Records from a data source:

-*-

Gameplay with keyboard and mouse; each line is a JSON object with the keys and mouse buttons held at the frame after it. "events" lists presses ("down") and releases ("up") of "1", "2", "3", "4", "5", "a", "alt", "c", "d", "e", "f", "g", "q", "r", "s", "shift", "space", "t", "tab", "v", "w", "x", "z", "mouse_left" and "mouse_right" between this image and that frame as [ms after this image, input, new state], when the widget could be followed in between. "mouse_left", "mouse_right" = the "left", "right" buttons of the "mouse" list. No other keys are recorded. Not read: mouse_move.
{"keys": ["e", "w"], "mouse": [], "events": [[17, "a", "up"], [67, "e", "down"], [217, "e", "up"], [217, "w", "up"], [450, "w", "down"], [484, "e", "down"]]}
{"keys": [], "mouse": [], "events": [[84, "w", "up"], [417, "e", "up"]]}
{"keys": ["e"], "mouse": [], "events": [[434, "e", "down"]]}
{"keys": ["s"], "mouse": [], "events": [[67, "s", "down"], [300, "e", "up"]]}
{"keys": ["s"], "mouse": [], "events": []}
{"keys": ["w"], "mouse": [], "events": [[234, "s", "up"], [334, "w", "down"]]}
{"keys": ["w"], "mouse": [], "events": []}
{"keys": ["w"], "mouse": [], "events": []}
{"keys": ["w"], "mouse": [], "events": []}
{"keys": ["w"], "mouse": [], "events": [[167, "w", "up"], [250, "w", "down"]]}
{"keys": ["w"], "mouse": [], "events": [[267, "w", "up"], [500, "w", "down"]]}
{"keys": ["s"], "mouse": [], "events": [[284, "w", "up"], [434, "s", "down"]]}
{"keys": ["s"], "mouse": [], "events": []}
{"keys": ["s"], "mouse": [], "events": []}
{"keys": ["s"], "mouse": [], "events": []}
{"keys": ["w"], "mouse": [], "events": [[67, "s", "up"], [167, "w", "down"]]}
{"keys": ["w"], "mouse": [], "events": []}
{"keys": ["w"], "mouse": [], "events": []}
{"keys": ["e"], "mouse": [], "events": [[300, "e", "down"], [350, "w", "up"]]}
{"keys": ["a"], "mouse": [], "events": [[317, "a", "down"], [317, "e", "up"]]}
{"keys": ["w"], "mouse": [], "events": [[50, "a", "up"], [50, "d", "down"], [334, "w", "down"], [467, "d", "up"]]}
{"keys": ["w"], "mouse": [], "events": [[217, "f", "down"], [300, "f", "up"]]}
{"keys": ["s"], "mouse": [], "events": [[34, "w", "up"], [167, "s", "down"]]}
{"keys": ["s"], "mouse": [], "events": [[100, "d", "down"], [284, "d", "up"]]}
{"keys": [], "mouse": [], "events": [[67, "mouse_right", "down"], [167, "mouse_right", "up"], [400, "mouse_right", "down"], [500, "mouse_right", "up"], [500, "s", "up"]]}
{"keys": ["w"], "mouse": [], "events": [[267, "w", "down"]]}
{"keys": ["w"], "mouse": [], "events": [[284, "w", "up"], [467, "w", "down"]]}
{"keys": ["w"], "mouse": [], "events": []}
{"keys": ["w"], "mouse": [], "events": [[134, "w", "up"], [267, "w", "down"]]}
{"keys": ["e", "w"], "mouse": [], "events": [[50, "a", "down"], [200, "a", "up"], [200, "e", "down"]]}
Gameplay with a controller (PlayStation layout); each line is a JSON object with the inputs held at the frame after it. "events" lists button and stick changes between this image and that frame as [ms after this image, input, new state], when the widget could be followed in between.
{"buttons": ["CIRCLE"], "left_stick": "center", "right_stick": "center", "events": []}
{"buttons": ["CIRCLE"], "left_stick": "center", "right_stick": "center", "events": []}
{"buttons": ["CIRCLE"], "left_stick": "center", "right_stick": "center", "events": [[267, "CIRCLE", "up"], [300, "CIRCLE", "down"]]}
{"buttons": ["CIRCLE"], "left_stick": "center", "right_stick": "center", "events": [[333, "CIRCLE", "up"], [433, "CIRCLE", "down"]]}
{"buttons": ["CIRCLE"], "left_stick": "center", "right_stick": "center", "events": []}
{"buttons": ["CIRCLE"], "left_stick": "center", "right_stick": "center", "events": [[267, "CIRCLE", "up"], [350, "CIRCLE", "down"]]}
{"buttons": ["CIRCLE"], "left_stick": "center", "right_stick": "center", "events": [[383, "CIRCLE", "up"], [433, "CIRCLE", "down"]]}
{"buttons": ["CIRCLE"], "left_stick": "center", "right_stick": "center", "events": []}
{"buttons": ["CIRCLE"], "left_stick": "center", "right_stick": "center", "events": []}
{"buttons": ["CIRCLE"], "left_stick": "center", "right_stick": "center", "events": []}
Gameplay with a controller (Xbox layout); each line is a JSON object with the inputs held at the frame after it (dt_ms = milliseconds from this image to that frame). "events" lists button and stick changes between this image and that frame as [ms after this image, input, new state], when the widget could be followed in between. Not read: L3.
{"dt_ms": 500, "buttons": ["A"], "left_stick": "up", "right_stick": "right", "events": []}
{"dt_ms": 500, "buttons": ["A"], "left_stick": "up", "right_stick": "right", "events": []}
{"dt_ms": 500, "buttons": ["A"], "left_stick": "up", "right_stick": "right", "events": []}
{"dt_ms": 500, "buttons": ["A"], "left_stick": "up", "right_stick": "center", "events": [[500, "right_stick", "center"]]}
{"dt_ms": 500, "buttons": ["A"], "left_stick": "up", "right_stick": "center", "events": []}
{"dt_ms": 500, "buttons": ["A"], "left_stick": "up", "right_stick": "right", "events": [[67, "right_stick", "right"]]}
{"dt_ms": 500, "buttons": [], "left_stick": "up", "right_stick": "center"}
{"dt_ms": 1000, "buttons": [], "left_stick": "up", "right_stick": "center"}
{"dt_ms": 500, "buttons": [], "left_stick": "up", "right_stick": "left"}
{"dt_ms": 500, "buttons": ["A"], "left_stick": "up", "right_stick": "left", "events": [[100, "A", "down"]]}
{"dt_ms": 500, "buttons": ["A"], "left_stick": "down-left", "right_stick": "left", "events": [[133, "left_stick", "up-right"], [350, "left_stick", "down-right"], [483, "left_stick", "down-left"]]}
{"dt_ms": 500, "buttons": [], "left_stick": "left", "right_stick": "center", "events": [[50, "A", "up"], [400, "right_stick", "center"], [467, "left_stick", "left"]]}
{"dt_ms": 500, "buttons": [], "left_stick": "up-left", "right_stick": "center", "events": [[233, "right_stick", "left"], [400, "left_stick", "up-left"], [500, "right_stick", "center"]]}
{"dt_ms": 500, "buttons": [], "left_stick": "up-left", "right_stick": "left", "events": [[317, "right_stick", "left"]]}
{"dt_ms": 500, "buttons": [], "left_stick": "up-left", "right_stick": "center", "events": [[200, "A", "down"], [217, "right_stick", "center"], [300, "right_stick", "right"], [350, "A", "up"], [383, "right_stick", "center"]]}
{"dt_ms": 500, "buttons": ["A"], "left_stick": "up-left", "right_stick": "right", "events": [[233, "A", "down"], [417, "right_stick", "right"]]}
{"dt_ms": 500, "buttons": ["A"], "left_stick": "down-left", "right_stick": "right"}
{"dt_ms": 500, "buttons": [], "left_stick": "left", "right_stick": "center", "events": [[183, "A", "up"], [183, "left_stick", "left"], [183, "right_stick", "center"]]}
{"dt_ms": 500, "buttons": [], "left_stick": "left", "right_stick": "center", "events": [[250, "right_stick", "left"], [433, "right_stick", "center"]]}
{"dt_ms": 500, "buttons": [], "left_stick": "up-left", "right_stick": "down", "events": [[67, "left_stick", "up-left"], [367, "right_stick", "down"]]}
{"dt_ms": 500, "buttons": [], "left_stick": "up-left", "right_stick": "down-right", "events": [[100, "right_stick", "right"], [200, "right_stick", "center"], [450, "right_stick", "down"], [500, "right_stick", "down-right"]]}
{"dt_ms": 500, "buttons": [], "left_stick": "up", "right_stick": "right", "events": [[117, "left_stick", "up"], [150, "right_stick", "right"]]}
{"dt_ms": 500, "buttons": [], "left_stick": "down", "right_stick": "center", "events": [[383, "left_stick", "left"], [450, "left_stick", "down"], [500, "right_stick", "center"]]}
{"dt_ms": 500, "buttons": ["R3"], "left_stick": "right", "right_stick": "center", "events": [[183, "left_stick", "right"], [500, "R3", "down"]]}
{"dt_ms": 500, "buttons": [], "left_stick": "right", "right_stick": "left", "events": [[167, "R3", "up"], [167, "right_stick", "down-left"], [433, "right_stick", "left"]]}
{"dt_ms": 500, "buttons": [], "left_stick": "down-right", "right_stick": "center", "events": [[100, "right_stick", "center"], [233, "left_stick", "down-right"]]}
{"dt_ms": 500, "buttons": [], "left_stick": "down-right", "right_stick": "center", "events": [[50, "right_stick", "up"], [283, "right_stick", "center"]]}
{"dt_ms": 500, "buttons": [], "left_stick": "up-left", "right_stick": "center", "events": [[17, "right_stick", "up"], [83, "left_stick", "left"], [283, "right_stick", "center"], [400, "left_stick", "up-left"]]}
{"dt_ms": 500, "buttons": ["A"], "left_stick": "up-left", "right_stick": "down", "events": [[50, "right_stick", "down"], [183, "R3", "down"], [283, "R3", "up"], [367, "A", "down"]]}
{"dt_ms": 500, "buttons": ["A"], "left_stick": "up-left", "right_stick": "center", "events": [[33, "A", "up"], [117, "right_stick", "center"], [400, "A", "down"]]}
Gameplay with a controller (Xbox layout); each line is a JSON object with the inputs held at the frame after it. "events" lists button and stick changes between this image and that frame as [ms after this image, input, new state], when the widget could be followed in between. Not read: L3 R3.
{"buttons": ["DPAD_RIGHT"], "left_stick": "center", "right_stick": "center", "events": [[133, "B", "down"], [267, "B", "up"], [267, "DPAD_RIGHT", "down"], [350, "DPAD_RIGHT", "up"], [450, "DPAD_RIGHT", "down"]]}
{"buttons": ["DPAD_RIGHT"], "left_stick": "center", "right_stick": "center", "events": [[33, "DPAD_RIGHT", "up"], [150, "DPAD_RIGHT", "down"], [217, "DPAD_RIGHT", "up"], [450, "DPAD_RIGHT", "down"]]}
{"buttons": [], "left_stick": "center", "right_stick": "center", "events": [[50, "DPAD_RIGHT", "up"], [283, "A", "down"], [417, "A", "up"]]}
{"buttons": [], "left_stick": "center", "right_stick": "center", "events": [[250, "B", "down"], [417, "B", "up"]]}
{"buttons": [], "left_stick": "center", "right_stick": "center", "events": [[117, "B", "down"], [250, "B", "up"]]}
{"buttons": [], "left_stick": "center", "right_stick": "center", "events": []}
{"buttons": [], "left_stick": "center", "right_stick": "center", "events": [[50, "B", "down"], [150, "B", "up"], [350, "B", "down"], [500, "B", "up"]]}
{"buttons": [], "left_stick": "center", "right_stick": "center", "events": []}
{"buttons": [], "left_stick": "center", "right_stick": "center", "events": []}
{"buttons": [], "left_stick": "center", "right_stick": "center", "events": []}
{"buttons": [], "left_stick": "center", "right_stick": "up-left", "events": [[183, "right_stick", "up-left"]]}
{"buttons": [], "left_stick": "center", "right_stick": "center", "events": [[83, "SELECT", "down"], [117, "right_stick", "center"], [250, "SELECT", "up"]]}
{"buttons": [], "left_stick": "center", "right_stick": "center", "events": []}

-*-

#### DIRECTIONS:
Find all lines holding the word "Xbox" in the records above and copy them.

#### THE COMPLETED TASK:
Gameplay with a controller (Xbox layout); each line is a JSON object with the inputs held at the frame after it (dt_ms = milliseconds from this image to that frame). "events" lists button and stick changes between this image and that frame as [ms after this image, input, new state], when the widget could be followed in between. Not read: L3.
Gameplay with a controller (Xbox layout); each line is a JSON object with the inputs held at the frame after it. "events" lists button and stick changes between this image and that frame as [ms after this image, input, new state], when the widget could be followed in between. Not read: L3 R3.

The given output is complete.